--- TASK DATA ---
◇ ◇ ◇ ◇ ◇

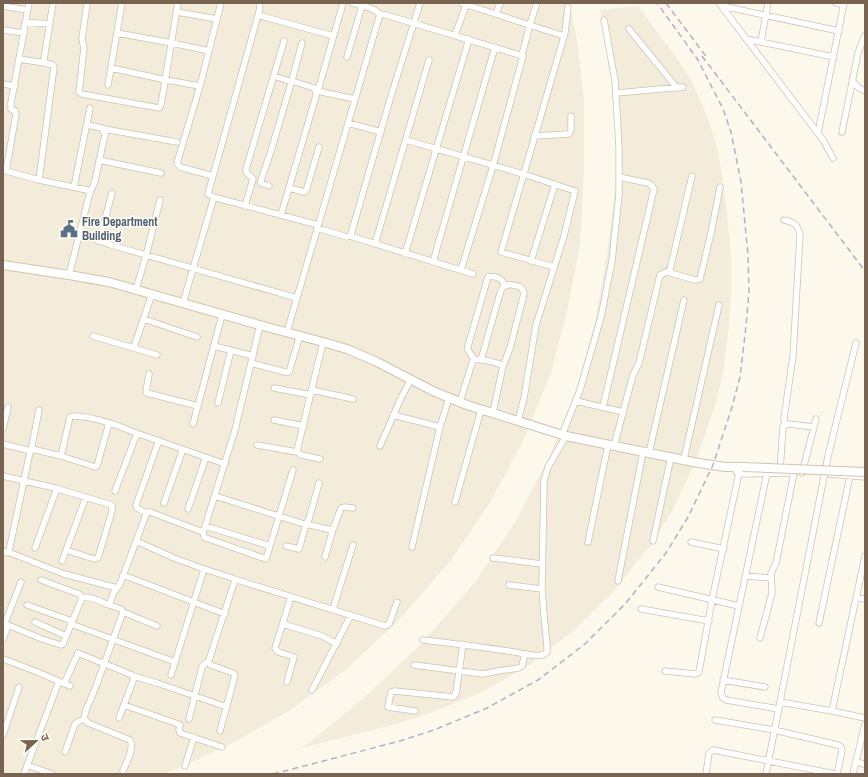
<svg xmlns="http://www.w3.org/2000/svg" width="868" height="777" font-family="'Archivo Narrow','Noto Sans Devanagari',sans-serif">
	<style>
		.residential { fill: #f3ecda }
		.lines { fill: none; stroke-linecap: round; stroke-linejoin: round }
		.street-casing { stroke: #cec2b1; stroke-width: 7 }
		.secondary-casing { stroke: #d1c3af; stroke-width: 10 }
		.street { stroke: #fff; stroke-width: 5.5 }
		.secondary { stroke: #fff; stroke-width: 8 }
		.rail { stroke: #bea9c7; stroke-width: 1.5; stroke-dasharray: 6 4; stroke-linecap: butt }
		.secondary-bridge-casing { stroke: #d1c3af; stroke-width: 10; stroke-linecap: butt }
		.secondary-bridge { stroke: #fff; stroke-width: 8 }
		.labels { text-anchor: middle; dominant-baseline: central; stroke-width: 3.5; stroke-linejoin: round; paint-order: stroke }
		.service-label { font-size: 12px; font-weight: bold; fill: #4e5e75; stroke: #fefbf2; text-anchor: start }
	</style>
	<rect width="100%" height="100%" fill="#fcf8ec"/>
	<path class="residential" d="M3,3H569L577,39L584,100V171L580,244L568,307L551,373L522,443L491,501L451,560L399,620L344,671L292,709L237,741L175,770L162,774H3Z
		M638,6L678,60L690,78L707,116L714,137L720,161L727,213L731,256V292L729,325L723,374L716,402L697,458L673,509L652,543L613,592L573,631L528,666L480,693L428,714L396,724L298,749L309,743L365,697L421,644L476,581L517,519L550,455L577,387L595,322L608,247L617,172L614,101L607,38L600,10Z"/>
	<g class="lines">
		<g class="street-casing">
			<path id="street" d="M87,3L82,39L84,48L79,92L82,94L159,108L161,105L178,3
				M259,3L260,8L208,194L213,197L318,225
				M352,3C361,6 375,7 380,15
				M461,3L564,36
				M719,3L823,140L833,158
				M836,3L844,5
				M3,6L27,10
				M722,6L839,31
				M177,12L217,19
				M496,14L500,3
				M258,15L333,36
				M25,22L49,24
				M629,29L677,88
				M3,30L24,33
				M117,33L172,43L209,51
				M455,35L467,3
				M746,39L834,57
				M761,42L768,3
				M522,55L530,24L537,3
				M347,57L362,6
				M19,59L45,63
				M111,68L166,80L200,86
				M274,76L292,82
				M853,82L859,88L865,91
				M3,84L15,86
				M108,85L122,3
				M317,91L355,99
				M316,92L319,87L343,3
				M616,93L683,87
				M348,123L381,132
				M87,125L102,128L105,134L95,181L90,193
				M104,129L177,142
				M842,132L858,53L865,35
				M818,133L844,3
				M534,136L569,134L571,130V116
				M406,140L523,174L575,191L564,236L536,325L524,398L518,421
				M99,160L161,173
				M3,170L39,180L87,190L90,192L69,275
				M6,171L16,114L15,111L11,109V103L29,3
				M213,176L180,167L177,163L200,86L221,3
				M39,180L54,67L53,65L45,63L44,59L53,3
				M269,186L261,183V180L271,151L292,80
				M74,187L90,108
				M289,188L304,192L306,191L319,147
				M245,206L253,179L247,173L246,169L284,41
				M281,215L316,96V92L314,88L295,82L292,80L302,43
				M784,220C794,222 799,226 800,236L793,356L784,418L785,425
				M317,228L347,237L350,236L351,234L391,96L420,3
				M80,234L111,245L297,298
				M350,236L473,274
				M99,241L112,193
				M375,244L429,60
				M405,254L469,39
				M531,261L555,184
				M433,262L495,47
				M554,267L501,252L565,33L568,7
				M667,272L695,280L700,279L711,233L720,187
				M136,289L146,256L160,200
				M183,303L214,197
				M144,319L197,337
				M287,332L380,14L386,15L523,56L493,166L461,270
				M93,336L157,355
				M214,346L253,356
				M134,347L152,294
				M474,359L468,350V346L488,277C495,275 504,279 504,286
				M481,360L501,290C506,282 514,285 521,287L524,293L523,298L510,348L503,366L493,412
				M251,363L285,372H289L300,335
				M149,374L146,392L147,393L198,406
				M274,388L311,395
				M312,390L353,399
				M576,401L623,412
				M460,402L473,360C480,358 496,362 503,366
				M218,403L231,350
				M603,407L654,189L651,185L648,183L619,177
				M393,415L440,427
				M274,420L304,426
				M193,424L222,315
				M3,429L8,407
				M562,435L580,390L601,317L612,261L619,194V148L615,81L604,20
				M3,444L31,451L39,410
				M257,445L297,452
				M380,446L401,398L411,379
				M614,446L633,375L639,363L660,275L670,270L692,176
				M649,453L684,300
				M61,456L95,467L97,466L109,423
				M320,459L301,455L297,451L323,342
				M684,459L719,305
				M736,472L742,474L789,473
				M780,472L783,426L788,424L814,427
				M767,473L721,692L723,698L726,700L779,709
				M802,473L816,419
				M829,474L865,477
				M3,476L55,488L112,505V511L98,558L94,559L66,550
				M115,491L136,436L139,434L225,464
				M215,496L304,524H306L309,519L319,483
				M455,502L481,410
				M164,503L183,449
				M188,509L206,457
				M146,513L137,508L136,505L159,440
				M205,526L270,546
				M203,531L204,537L206,538L266,559L293,470
				M136,541L174,558L204,569L171,675
				M653,541L671,457
				M588,542L608,445
				M691,542L724,549
				M286,546L299,549L306,524L331,530L334,527L341,508L344,507L353,508
				M412,547L440,427L449,398
				M35,548L57,488
				M3,551L7,553L9,551L30,452L32,449L61,456L70,417L73,416C95,417 118,425 138,434
				M8,552L64,574L117,588
				M325,557L333,529
				M493,558L542,564
				M62,561L86,497
				M204,569L232,578L235,580L208,663L211,665L233,673L235,675L220,731
				M123,575L225,614
				M745,576L771,578
				M234,579L385,626L389,624L397,602
				M41,580L79,594L83,598
				M618,581L643,452
				M509,585L542,589
				M658,587L739,606
				M856,598L865,599
				M27,605L72,621
				M333,609L353,545
				M641,609L709,621
				M123,612L157,626
				M35,622L66,636
				M3,623L42,639L61,645L63,644L82,598C90,595 101,602 109,605
				M5,623L21,582
				M819,623L850,476
				M71,624L175,662
				M283,624L322,636L337,644
				M760,638L772,593L771,573L776,563L794,473
				M3,639L8,625
				M423,640C458,644 492,648 526,654C532,655 542,658 547,652V646L544,615L542,589L544,481L548,467L566,436
				M3,659L35,671L70,686
				M414,665L483,674L498,671L519,668L522,666L525,654
				M665,671L695,674L699,672L712,600L739,473
				M133,676L157,683L227,707
				M723,680L765,687
				M287,682L294,657L278,652L275,648L291,597
				M64,684L78,653L132,675L133,677V681L119,718
				M312,690L351,615
				M780,702L832,711L865,718
				M124,705L178,724L180,725L179,730L180,733L222,747
				M415,711L388,707L391,692L395,691L453,697L456,693L463,644
				M832,711L865,556
				M189,719L202,667L205,663H208
				M715,720L774,730L838,745L841,747L842,751L837,774
				M3,735L19,687
				M65,752L75,724L79,721L85,719
				M856,761L865,765
				M27,765L52,774
				M185,766L194,737
				M123,771C126,763 135,748 130,740L88,723L84,718L86,710L95,689L123,612L121,609L109,605L114,592L120,584L147,512H150L200,531H203L204,530L235,430L260,325
				M24,774L59,681
				M706,774L709,753L713,750L835,774
				M766,774L828,456L856,343
				M853,774L865,724"/>
		</g>
		<g class="secondary-casing">
			<path id="secondary" d="M3,265L69,275L109,282L263,326L323,342L347,349L375,361L435,392L467,405L566,436L693,462L725,467H743"/>
		</g>
		<use href="#street" class="street"/>
		<use href="#secondary" class="secondary"/>
		<path class="rail" d="M666,3L708,59
			M702,56L865,271
			M273,774L400,741L434,730L487,708L538,680L585,644L626,603L666,553L688,517L713,465L732,407L740,377L746,326L749,292L748,255L741,182L731,132L723,109L698,60L657,3"/>
		<g class="secondary-bridge-casing">
			<path id="secondary-bridge" d="M743,467L865,472"/>
		</g>
		<use href="#secondary-bridge" class="secondary-bridge"/>
	</g>
	<defs>
		<g id="civic-bare" transform="scale(1.38)"><path d="M-.6-6.5H3V-4.5H.6V-3L4-1V1h2V6H-6V1h2V-1L-.6-3ZM-1.2 2.5V6h2.4V2.5Z" fill="#5c6f8a" stroke="#fefbf2" stroke-width="2.5" paint-order="stroke"/></g>
	</defs>
	<g fill-rule="evenodd">
		<use href="#civic-bare" x="69" y="229"/>
	</g>
	<g class="labels">
		<g class="service-label">
			<text x="82" y="222">Fire Department<tspan x="82" dy="14">Building</tspan></text>
		</g>
	</g>
	<rect width="868" height="777" fill="none" stroke="#77634f" stroke-width="8"/>
	<g transform="translate(36 741) rotate(68)" stroke="#fefbf2" stroke-width="3" paint-order="stroke">
	<path d="M0-3L7 15L0 10L-7 15Z" fill="#77634f"/>
	<text y="-6" font-size="11" font-weight="bold" text-anchor="middle" fill="#77634f">उ</text>
	</g>
</svg>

◇ ◇ ◇ ◇ ◇

Output the lines above exactly, but only those between the line holding "M274,420L304,426" and the line holding "M124,705L178,724L180,725L179,730L180,733L222,747", inclusive.

				M274,420L304,426
				M193,424L222,315
				M3,429L8,407
				M562,435L580,390L601,317L612,261L619,194V148L615,81L604,20
				M3,444L31,451L39,410
				M257,445L297,452
				M380,446L401,398L411,379
				M614,446L633,375L639,363L660,275L670,270L692,176
				M649,453L684,300
				M61,456L95,467L97,466L109,423
				M320,459L301,455L297,451L323,342
				M684,459L719,305
				M736,472L742,474L789,473
				M780,472L783,426L788,424L814,427
				M767,473L721,692L723,698L726,700L779,709
				M802,473L816,419
				M829,474L865,477
				M3,476L55,488L112,505V511L98,558L94,559L66,550
				M115,491L136,436L139,434L225,464
				M215,496L304,524H306L309,519L319,483
				M455,502L481,410
				M164,503L183,449
				M188,509L206,457
				M146,513L137,508L136,505L159,440
				M205,526L270,546
				M203,531L204,537L206,538L266,559L293,470
				M136,541L174,558L204,569L171,675
				M653,541L671,457
				M588,542L608,445
				M691,542L724,549
				M286,546L299,549L306,524L331,530L334,527L341,508L344,507L353,508
				M412,547L440,427L449,398
				M35,548L57,488
				M3,551L7,553L9,551L30,452L32,449L61,456L70,417L73,416C95,417 118,425 138,434
				M8,552L64,574L117,588
				M325,557L333,529
				M493,558L542,564
				M62,561L86,497
				M204,569L232,578L235,580L208,663L211,665L233,673L235,675L220,731
				M123,575L225,614
				M745,576L771,578
				M234,579L385,626L389,624L397,602
				M41,580L79,594L83,598
				M618,581L643,452
				M509,585L542,589
				M658,587L739,606
				M856,598L865,599
				M27,605L72,621
				M333,609L353,545
				M641,609L709,621
				M123,612L157,626
				M35,622L66,636
				M3,623L42,639L61,645L63,644L82,598C90,595 101,602 109,605
				M5,623L21,582
				M819,623L850,476
				M71,624L175,662
				M283,624L322,636L337,644
				M760,638L772,593L771,573L776,563L794,473
				M3,639L8,625
				M423,640C458,644 492,648 526,654C532,655 542,658 547,652V646L544,615L542,589L544,481L548,467L566,436
				M3,659L35,671L70,686
				M414,665L483,674L498,671L519,668L522,666L525,654
				M665,671L695,674L699,672L712,600L739,473
				M133,676L157,683L227,707
				M723,680L765,687
				M287,682L294,657L278,652L275,648L291,597
				M64,684L78,653L132,675L133,677V681L119,718
				M312,690L351,615
				M780,702L832,711L865,718
				M124,705L178,724L180,725L179,730L180,733L222,747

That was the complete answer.